*Trecho selecionado*.
==============================

A igreja estava quase vazia e uns poucos fiéis assistíamos à missa de meio-dia, num sábado. Com habitual e desnecessária pressa, o celebrante melodiava solitariamente todas as preces, inclusive os Salmos. Naquele momento eu me angustiava, pois a execução de um patrício se fazia iminente. Para além dos mares, do outro lado do planeta, em terras da Indonésia, Marco Archer se preparava para receber no peito a bala fatal. O desafortunado homem não tinha lá grandes méritos, mas contra ele não pesava acusação de ser homicida, pedófilo nem ladrão contumaz. Traficara cocaína. Por justiça, deveria ser mesmo trancafiado numa masmorra até que se reabilitasse. Mas sua condenação foi por demais severa, desumana, cruel, ignominiosa.

==============================

Entradas do conjunto de dados
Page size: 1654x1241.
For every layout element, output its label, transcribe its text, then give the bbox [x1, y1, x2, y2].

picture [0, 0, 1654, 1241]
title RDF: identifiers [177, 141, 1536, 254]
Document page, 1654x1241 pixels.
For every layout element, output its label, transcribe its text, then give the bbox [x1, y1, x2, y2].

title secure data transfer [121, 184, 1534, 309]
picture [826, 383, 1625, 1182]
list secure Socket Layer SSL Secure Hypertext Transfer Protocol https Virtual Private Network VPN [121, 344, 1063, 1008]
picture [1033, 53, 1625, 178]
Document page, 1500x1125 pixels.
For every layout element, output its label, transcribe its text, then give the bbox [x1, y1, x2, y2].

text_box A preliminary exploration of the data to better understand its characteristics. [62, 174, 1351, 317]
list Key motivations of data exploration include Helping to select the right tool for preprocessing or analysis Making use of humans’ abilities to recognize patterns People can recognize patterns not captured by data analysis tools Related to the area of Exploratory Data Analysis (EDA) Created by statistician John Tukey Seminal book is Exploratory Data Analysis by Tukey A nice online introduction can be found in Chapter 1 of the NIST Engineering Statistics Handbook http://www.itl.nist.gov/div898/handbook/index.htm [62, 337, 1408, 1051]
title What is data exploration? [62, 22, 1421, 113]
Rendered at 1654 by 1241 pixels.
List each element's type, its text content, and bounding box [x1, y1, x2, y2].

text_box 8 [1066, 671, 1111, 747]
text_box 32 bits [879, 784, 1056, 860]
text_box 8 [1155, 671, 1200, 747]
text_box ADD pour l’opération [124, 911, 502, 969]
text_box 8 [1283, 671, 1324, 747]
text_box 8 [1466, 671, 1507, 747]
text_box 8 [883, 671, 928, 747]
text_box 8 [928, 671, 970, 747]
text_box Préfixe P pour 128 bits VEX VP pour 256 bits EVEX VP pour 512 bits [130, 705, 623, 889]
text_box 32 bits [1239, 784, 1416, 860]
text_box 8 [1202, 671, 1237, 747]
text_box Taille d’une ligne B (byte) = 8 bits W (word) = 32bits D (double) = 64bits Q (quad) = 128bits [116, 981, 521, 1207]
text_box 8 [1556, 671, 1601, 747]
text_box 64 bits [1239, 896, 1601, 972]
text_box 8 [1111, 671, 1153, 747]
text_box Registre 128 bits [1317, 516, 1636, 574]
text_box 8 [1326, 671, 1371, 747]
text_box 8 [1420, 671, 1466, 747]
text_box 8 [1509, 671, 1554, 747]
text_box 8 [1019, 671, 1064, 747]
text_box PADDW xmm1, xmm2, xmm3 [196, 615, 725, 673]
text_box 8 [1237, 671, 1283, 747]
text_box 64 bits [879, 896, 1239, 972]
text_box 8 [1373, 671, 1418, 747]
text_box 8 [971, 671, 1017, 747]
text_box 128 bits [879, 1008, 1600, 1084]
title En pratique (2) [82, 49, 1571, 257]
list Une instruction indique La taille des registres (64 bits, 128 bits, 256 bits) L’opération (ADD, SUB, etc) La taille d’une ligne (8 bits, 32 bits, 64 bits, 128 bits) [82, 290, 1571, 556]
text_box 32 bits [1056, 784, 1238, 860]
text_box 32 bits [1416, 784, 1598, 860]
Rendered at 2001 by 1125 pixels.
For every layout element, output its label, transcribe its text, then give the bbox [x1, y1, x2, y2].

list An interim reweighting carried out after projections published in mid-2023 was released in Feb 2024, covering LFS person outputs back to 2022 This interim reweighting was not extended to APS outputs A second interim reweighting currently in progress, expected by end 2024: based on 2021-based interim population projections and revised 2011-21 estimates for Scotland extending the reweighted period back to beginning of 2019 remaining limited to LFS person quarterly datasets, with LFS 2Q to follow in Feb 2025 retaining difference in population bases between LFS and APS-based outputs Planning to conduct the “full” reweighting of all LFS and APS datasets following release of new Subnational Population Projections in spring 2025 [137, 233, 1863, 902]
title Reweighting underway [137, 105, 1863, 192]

==============================

*Tarefa 1*.
Transcreva do trecho selecionado tudo o que vai de "A igreja estava" até "desumana, cruel, ignominiosa.".
*Tarefa 2*.
Liste todos os adjetivos que o trecho selecionado usa para qualificar a condenação de Marco Archer.

*Resultado 1*.
A igreja estava quase vazia e uns poucos fiéis assistíamos à missa de meio-dia, num sábado. Com habitual e desnecessária pressa, o celebrante melodiava solitariamente todas as preces, inclusive os Salmos. Naquele momento eu me angustiava, pois a execução de um patrício se fazia iminente. Para além dos mares, do outro lado do planeta, em terras da Indonésia, Marco Archer se preparava para receber no peito a bala fatal. O desafortunado homem não tinha lá grandes méritos, mas contra ele não pesava acusação de ser homicida, pedófilo nem ladrão contumaz. Traficara cocaína. Por justiça, deveria ser mesmo trancafiado numa masmorra até que se reabilitasse. Mas sua condenação foi por demais severa, desumana, cruel, ignominiosa.

*Resultado 2*.
severa, desumana, cruel, ignominiosa